··· TASK INPUT

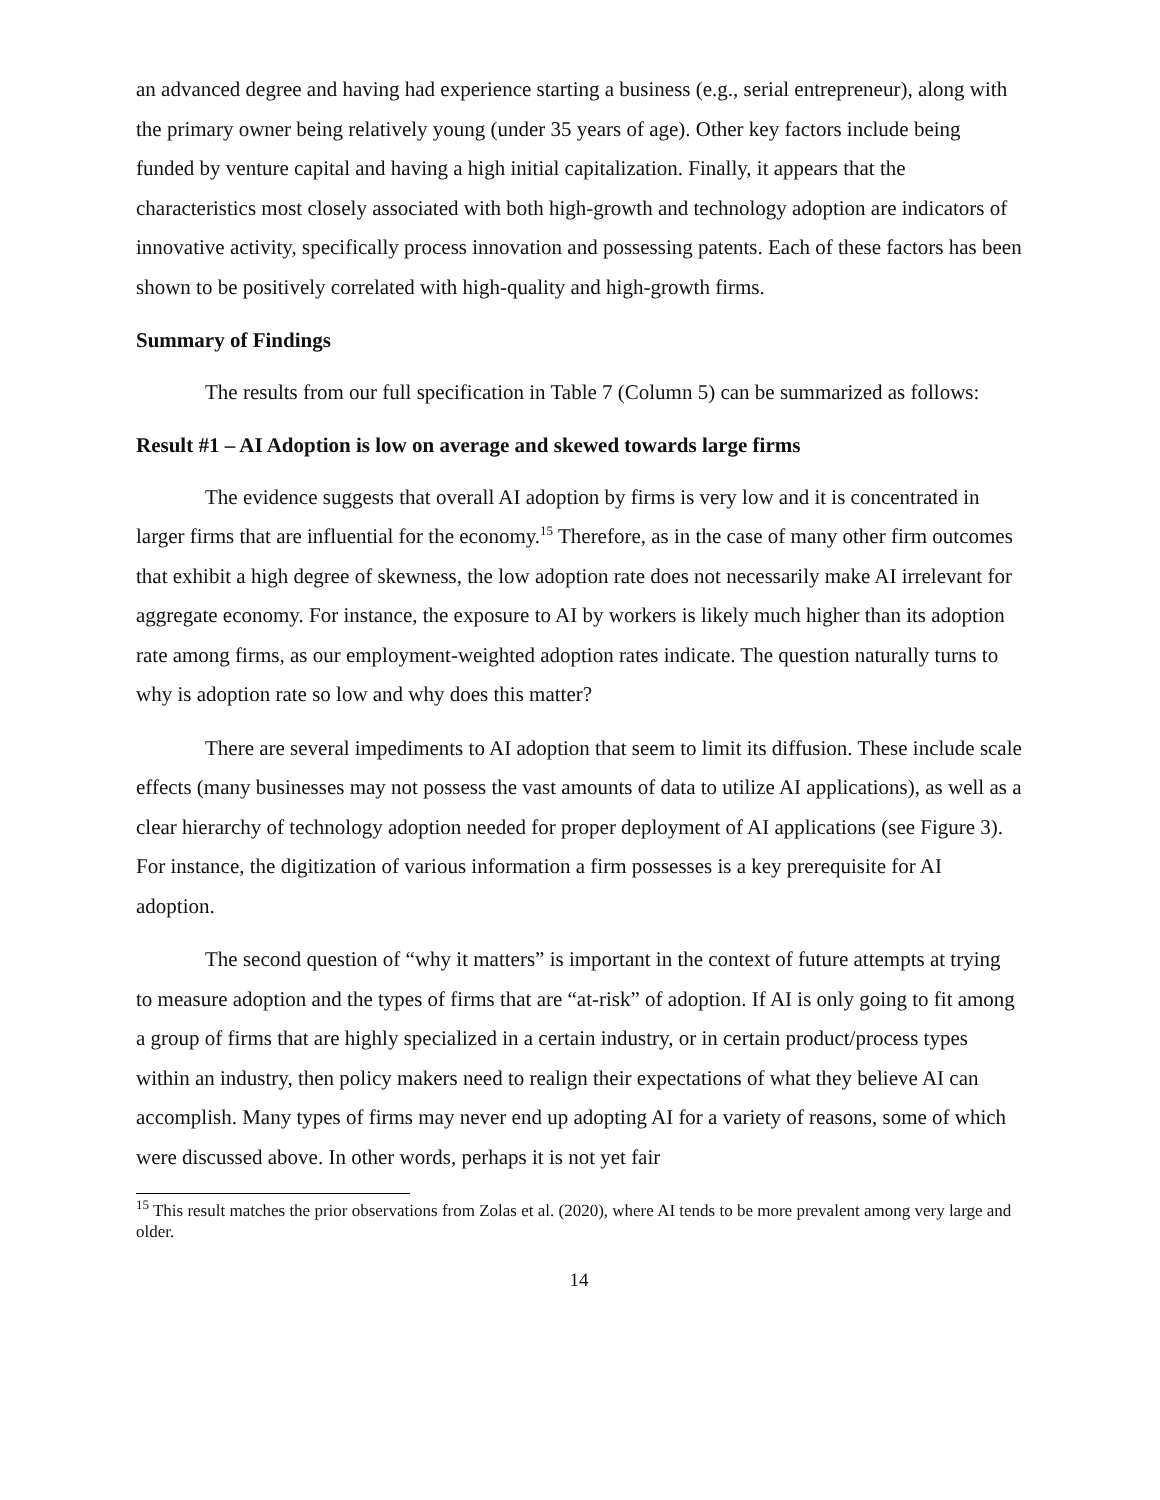an advanced degree and having had experience starting a business (e.g., serial entrepreneur), along with the primary owner being relatively young (under 35 years of age). Other key factors include being funded by venture capital and having a high initial capitalization. Finally, it appears that the characteristics most closely associated with both high-growth and technology adoption are indicators of innovative activity, specifically process innovation and possessing patents. Each of these factors has been shown to be positively correlated with high-quality and high-growth firms.
Summary of Findings
The results from our full specification in Table 7 (Column 5) can be summarized as follows:
Result #1 – AI Adoption is low on average and skewed towards large firms
The evidence suggests that overall AI adoption by firms is very low and it is concentrated in larger firms that are influential for the economy.<sup>15</sup> Therefore, as in the case of many other firm outcomes that exhibit a high degree of skewness, the low adoption rate does not necessarily make AI irrelevant for aggregate economy. For instance, the exposure to AI by workers is likely much higher than its adoption rate among firms, as our employment-weighted adoption rates indicate. The question naturally turns to why is adoption rate so low and why does this matter?
There are several impediments to AI adoption that seem to limit its diffusion. These include scale effects (many businesses may not possess the vast amounts of data to utilize AI applications), as well as a clear hierarchy of technology adoption needed for proper deployment of AI applications (see Figure 3). For instance, the digitization of various information a firm possesses is a key prerequisite for AI adoption.
The second question of “why it matters” is important in the context of future attempts at trying to measure adoption and the types of firms that are “at-risk” of adoption. If AI is only going to fit among a group of firms that are highly specialized in a certain industry, or in certain product/process types within an industry, then policy makers need to realign their expectations of what they believe AI can accomplish. Many types of firms may never end up adopting AI for a variety of reasons, some of which were discussed above. In other words, perhaps it is not yet fair
<sup>15</sup> This result matches the prior observations from Zolas et al. (2020), where AI tends to be more prevalent among very large and older.
14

······

* _THE PROBLEM_: Exact copy, pictures excluded: repeat the lines from the top of the material through the line with "Result #1 –".

* _EXPECTED ANSWER_:
an advanced degree and having had experience starting a business (e.g., serial entrepreneur), along with the primary owner being relatively young (under 35 years of age). Other key factors include being funded by venture capital and having a high initial capitalization. Finally, it appears that the characteristics most closely associated with both high-growth and technology adoption are indicators of innovative activity, specifically process innovation and possessing patents. Each of these factors has been shown to be positively correlated with high-quality and high-growth firms.
Summary of Findings
The results from our full specification in Table 7 (Column 5) can be summarized as follows:
Result #1 – AI Adoption is low on average and skewed towards large firms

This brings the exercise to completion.